TASK LIST:
[1] In the OpenShift and Kubernetes essay, which CI pipeline tool did RedHat add to its platform?
[2] Pick up the OpenShift and Kubernetes essay after its last sentence and continue it.

SELECTED EXTRACT:
= = =

OpenShift:Kubernetes::Ross:Rachel

Exploration of an analogy, contrasting orchestrators and Friends

At the risk of giving people SATs flashbacks, the admission that OpenShift is not, was not, was never supposed to be, and will never be kubernetes has happened. It feels good to have that clarity, even if the marketing and sales folks haven’t changed their tunes yet.

In the beginning

A budding friendship, interested but competitive

Interest grows

A budding friendship, interested but competitive

Different solutions to different problems. An emerging technology with a completely different mindset from the existing one. Abstractions for runtime CPU usage lead to abstractions in storage and networking. The solutions converge on the same basic principles.

What does one expect of a company that makes hundreds of dollars per year repackaging open source software, enhancing it with proprietary stuff, and then licensing the software and support contracts?

Kubernetes looks pretty open source to me.

On-again, off-again relationship phase

Having a lot of the same keywords and solution appeal, many organizations weigh alternatives with the help of some embedded RedHat Professional Services teams who are just there to keep RHEL6 patched. OpenShift looks pretty good.

RedHat commits to Kubernetes, promises to upstream a bunch of changes to SIGs to solve problems and deficiencies with Kubernetes. These fixes are a mixed bag of helpful things and compromises that try to bend the open source software to the way Red Hat prefers things to work.

OpenShift 3 was still pretty far from Kubernetes.

“WE WERE ON A BREAK”

Trying to close the gap between OpenShift and Kubernetes, RedHat pushed hard with the 4.0 release and next few minor versions to achieve CNCF compliance on the API. RedHat also added the classic CI pipeline tool, Jenkins, to their platform to add “DevOps” keywords. CNCF, on the other hand, is focused on keeping Kubernetes as a proven core with an ecosystem of storage, networking, monitoring, interface, automation, and development tools.

Friction between CNCF and RedHat as both vie for setting direction.

Rifts emerge

Friction between CNCF and RedHat as both vie for setting direction.

Reconciliation

By 4.3 or so, RedHat was touting OpenShift’s “CNCF compliance” among their credentials for how Kubernetes it is. It’s entirely Kubernetes under the hood, but with extra added stuff like a dashboard and persistent storage which requires containers to abandon their UIDs and GIDs. Not a tough trade-off. I mean how many people use UIDs and GIDs in their Linux software? Most of them. Yeah.

Years of “OpenShift is Kubernetes” is undermined

Amazon Web Services (AWS) and RedHat announce a new offering on AWS: Managed OpenShift. Azure has had their own Managed OpenShift for some time as well.

= = =

DATA SUPPLIED:
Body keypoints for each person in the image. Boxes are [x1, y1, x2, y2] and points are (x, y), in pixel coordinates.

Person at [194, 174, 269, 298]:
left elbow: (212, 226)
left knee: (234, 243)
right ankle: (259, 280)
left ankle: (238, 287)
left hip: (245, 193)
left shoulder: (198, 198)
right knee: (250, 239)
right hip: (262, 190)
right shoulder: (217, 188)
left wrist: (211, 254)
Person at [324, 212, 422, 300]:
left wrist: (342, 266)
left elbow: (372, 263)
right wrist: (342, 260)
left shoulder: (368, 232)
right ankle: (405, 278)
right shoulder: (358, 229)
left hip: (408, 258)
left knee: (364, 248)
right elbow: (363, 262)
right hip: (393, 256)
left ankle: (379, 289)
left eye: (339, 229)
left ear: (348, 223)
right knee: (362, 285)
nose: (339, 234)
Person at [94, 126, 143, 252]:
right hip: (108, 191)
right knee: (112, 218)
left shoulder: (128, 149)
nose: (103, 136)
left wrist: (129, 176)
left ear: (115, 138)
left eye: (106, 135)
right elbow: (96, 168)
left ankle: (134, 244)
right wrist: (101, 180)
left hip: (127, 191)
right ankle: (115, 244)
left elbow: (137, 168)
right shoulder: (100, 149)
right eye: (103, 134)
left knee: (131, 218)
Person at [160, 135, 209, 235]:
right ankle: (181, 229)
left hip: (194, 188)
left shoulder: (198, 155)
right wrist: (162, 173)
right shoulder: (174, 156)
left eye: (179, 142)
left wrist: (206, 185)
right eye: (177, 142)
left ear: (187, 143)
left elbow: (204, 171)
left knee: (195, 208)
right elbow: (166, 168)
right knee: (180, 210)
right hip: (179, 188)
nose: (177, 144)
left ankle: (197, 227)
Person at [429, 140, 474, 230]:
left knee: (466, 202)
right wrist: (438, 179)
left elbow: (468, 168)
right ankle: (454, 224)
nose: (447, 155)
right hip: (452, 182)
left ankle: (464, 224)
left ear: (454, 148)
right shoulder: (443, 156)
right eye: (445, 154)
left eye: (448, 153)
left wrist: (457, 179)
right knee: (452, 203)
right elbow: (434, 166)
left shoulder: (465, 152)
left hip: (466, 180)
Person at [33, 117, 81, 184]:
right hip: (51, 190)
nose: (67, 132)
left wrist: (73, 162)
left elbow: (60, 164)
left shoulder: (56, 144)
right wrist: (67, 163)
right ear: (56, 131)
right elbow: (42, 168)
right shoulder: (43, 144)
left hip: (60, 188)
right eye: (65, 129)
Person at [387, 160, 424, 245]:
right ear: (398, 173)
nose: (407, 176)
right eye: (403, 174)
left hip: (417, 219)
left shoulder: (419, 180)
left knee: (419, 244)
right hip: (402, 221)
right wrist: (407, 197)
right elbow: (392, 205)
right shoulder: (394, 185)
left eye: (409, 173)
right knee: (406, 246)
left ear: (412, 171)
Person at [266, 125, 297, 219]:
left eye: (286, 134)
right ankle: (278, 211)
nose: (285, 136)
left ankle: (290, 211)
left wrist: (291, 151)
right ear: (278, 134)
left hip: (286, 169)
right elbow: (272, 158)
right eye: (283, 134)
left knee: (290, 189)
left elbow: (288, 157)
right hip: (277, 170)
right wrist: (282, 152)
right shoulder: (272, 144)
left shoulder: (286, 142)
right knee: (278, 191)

= = =

ANSWERS TO THE EXERCISE:
[1] Jenkins.

[2]
Paths diverge due to acknowledging  what was always true.

Committing to another

Paths diverge due to acknowledging what was always true.

We can finally rest knowing that RedHat has no plans of making workloads portable between Kubernetes and OpenShift. If you need a multicloud strategy, they can all be OpenShift now. How’s that for vendor lock-in?

But

OpenShift just can't quit Kubernetes.

I take thee, Kubernetes

OpenShift just can't quit Kubernetes.

On the AWS and Azure[5] pages talking about OpenShift, there are no references to Kubernetes but front-and-center in the hero block on RedHat’s OpenShift on AWS page, it shows this.

OpenShift just can't quit Kubernetes.

I take thee, Kubernetes

OpenShift just can't quit Kubernetes.

And they lived happily ever after

The analogy breaks down here assuming no big reconciliation and air travel shenanigans. I fully expect RedHat to keep up the pressure saying that OpenShift is Kubernetes and most people nodding along because why wouldn’t it be?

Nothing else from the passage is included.